*Prompt:* Could you print the listing again exactly, omitting the pictures?

*Source information:*
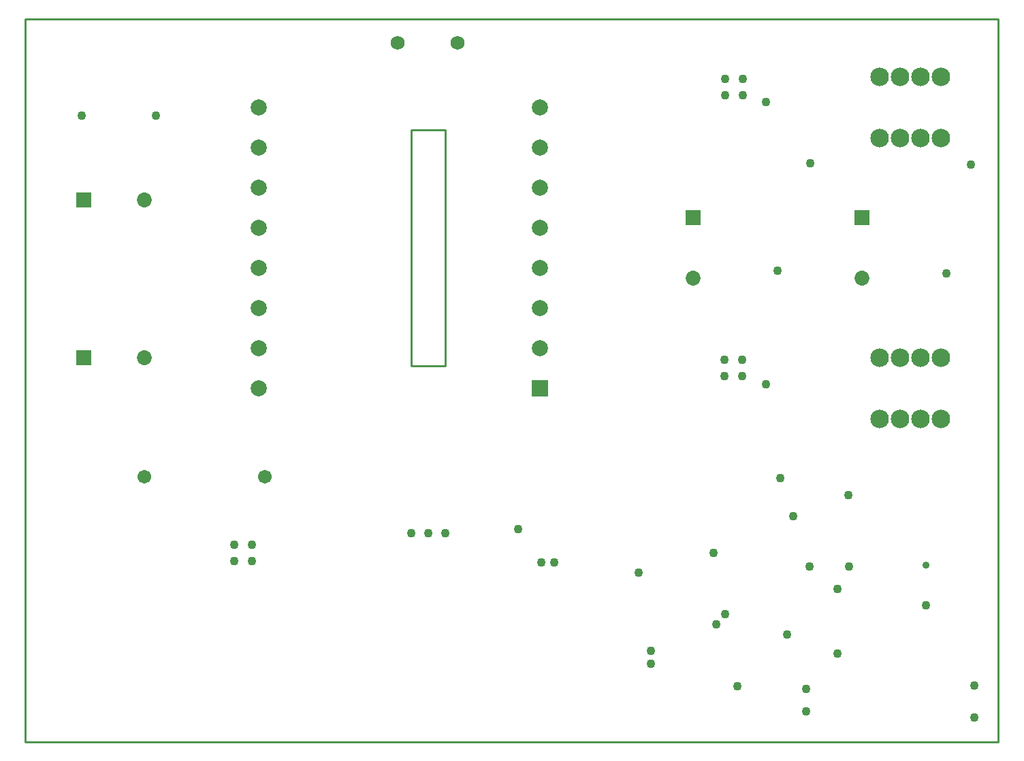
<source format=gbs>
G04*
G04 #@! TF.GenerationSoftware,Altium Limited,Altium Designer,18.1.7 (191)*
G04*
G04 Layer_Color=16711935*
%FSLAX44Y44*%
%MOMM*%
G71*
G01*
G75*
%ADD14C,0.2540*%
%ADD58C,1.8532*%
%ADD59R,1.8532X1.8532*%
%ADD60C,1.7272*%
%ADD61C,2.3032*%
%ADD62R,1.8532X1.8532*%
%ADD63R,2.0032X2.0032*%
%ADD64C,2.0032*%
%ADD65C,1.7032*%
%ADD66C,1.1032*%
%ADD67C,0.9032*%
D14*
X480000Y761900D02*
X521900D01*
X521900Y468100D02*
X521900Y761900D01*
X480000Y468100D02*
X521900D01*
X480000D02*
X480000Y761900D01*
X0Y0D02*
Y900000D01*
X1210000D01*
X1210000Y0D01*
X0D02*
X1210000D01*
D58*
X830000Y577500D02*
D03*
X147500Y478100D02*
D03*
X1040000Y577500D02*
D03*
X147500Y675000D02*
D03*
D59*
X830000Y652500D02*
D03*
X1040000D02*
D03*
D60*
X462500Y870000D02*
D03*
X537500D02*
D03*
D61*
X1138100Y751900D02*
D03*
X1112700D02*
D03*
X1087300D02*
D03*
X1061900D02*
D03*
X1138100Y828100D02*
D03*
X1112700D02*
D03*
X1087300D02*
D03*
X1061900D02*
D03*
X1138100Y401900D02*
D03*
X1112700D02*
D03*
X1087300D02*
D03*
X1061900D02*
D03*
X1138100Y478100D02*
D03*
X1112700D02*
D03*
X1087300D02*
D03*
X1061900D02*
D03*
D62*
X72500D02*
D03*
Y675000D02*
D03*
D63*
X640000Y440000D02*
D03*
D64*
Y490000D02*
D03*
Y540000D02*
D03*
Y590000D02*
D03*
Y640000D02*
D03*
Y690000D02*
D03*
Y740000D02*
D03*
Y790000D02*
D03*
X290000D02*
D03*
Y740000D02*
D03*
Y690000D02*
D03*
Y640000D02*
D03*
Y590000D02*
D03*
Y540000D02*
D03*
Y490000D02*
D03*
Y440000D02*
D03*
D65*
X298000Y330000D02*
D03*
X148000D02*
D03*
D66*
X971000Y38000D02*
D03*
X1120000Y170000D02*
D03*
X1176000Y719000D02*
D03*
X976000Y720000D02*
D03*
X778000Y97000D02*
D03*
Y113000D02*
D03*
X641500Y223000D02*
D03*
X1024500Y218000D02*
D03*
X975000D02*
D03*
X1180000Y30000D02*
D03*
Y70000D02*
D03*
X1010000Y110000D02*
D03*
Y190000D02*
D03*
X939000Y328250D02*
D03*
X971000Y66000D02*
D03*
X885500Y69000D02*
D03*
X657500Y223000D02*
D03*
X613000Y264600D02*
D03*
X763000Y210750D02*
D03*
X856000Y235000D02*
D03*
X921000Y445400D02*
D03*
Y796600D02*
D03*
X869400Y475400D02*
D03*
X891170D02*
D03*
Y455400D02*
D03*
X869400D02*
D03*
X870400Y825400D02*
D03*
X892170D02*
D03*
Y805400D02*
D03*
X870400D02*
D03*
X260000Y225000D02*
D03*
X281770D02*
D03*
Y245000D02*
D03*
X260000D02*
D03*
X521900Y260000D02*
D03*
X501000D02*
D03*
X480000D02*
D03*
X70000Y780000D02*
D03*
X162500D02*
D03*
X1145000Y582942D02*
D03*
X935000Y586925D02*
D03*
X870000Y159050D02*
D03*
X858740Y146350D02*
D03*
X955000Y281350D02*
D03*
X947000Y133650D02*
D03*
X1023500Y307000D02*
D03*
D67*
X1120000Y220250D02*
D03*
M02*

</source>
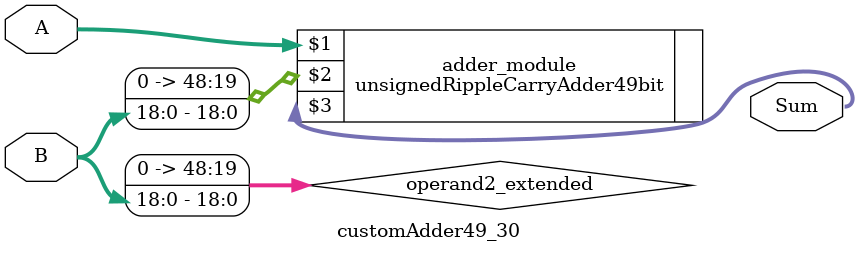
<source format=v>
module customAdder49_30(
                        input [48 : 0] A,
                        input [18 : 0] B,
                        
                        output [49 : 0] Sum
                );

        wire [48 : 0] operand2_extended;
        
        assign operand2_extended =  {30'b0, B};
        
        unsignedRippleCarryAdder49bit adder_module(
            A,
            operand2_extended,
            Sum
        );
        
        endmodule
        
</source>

*Your response:*
<source format=gbs>
G04*
G04 #@! TF.GenerationSoftware,Altium Limited,Altium Designer,18.1.7 (191)*
G04*
G04 Layer_Color=16711935*
%FSLAX44Y44*%
%MOMM*%
G71*
G01*
G75*
%ADD14C,0.2540*%
%ADD58C,1.8532*%
%ADD59R,1.8532X1.8532*%
%ADD60C,1.7272*%
%ADD61C,2.3032*%
%ADD62R,1.8532X1.8532*%
%ADD63R,2.0032X2.0032*%
%ADD64C,2.0032*%
%ADD65C,1.7032*%
%ADD66C,1.1032*%
%ADD67C,0.9032*%
D14*
X480000Y761900D02*
X521900D01*
X521900Y468100D02*
X521900Y761900D01*
X480000Y468100D02*
X521900D01*
X480000D02*
X480000Y761900D01*
X0Y0D02*
Y900000D01*
X1210000D01*
X1210000Y0D01*
X0D02*
X1210000D01*
D58*
X830000Y577500D02*
D03*
X147500Y478100D02*
D03*
X1040000Y577500D02*
D03*
X147500Y675000D02*
D03*
D59*
X830000Y652500D02*
D03*
X1040000D02*
D03*
D60*
X462500Y870000D02*
D03*
X537500D02*
D03*
D61*
X1138100Y751900D02*
D03*
X1112700D02*
D03*
X1087300D02*
D03*
X1061900D02*
D03*
X1138100Y828100D02*
D03*
X1112700D02*
D03*
X1087300D02*
D03*
X1061900D02*
D03*
X1138100Y401900D02*
D03*
X1112700D02*
D03*
X1087300D02*
D03*
X1061900D02*
D03*
X1138100Y478100D02*
D03*
X1112700D02*
D03*
X1087300D02*
D03*
X1061900D02*
D03*
D62*
X72500D02*
D03*
Y675000D02*
D03*
D63*
X640000Y440000D02*
D03*
D64*
Y490000D02*
D03*
Y540000D02*
D03*
Y590000D02*
D03*
Y640000D02*
D03*
Y690000D02*
D03*
Y740000D02*
D03*
Y790000D02*
D03*
X290000D02*
D03*
Y740000D02*
D03*
Y690000D02*
D03*
Y640000D02*
D03*
Y590000D02*
D03*
Y540000D02*
D03*
Y490000D02*
D03*
Y440000D02*
D03*
D65*
X298000Y330000D02*
D03*
X148000D02*
D03*
D66*
X971000Y38000D02*
D03*
X1120000Y170000D02*
D03*
X1176000Y719000D02*
D03*
X976000Y720000D02*
D03*
X778000Y97000D02*
D03*
Y113000D02*
D03*
X641500Y223000D02*
D03*
X1024500Y218000D02*
D03*
X975000D02*
D03*
X1180000Y30000D02*
D03*
Y70000D02*
D03*
X1010000Y110000D02*
D03*
Y190000D02*
D03*
X939000Y328250D02*
D03*
X971000Y66000D02*
D03*
X885500Y69000D02*
D03*
X657500Y223000D02*
D03*
X613000Y264600D02*
D03*
X763000Y210750D02*
D03*
X856000Y235000D02*
D03*
X921000Y445400D02*
D03*
Y796600D02*
D03*
X869400Y475400D02*
D03*
X891170D02*
D03*
Y455400D02*
D03*
X869400D02*
D03*
X870400Y825400D02*
D03*
X892170D02*
D03*
Y805400D02*
D03*
X870400D02*
D03*
X260000Y225000D02*
D03*
X281770D02*
D03*
Y245000D02*
D03*
X260000D02*
D03*
X521900Y260000D02*
D03*
X501000D02*
D03*
X480000D02*
D03*
X70000Y780000D02*
D03*
X162500D02*
D03*
X1145000Y582942D02*
D03*
X935000Y586925D02*
D03*
X870000Y159050D02*
D03*
X858740Y146350D02*
D03*
X955000Y281350D02*
D03*
X947000Y133650D02*
D03*
X1023500Y307000D02*
D03*
D67*
X1120000Y220250D02*
D03*
M02*

</source>
<source format=v>
module customAdder49_30(
                        input [48 : 0] A,
                        input [18 : 0] B,
                        
                        output [49 : 0] Sum
                );

        wire [48 : 0] operand2_extended;
        
        assign operand2_extended =  {30'b0, B};
        
        unsignedRippleCarryAdder49bit adder_module(
            A,
            operand2_extended,
            Sum
        );
        
        endmodule
        
</source>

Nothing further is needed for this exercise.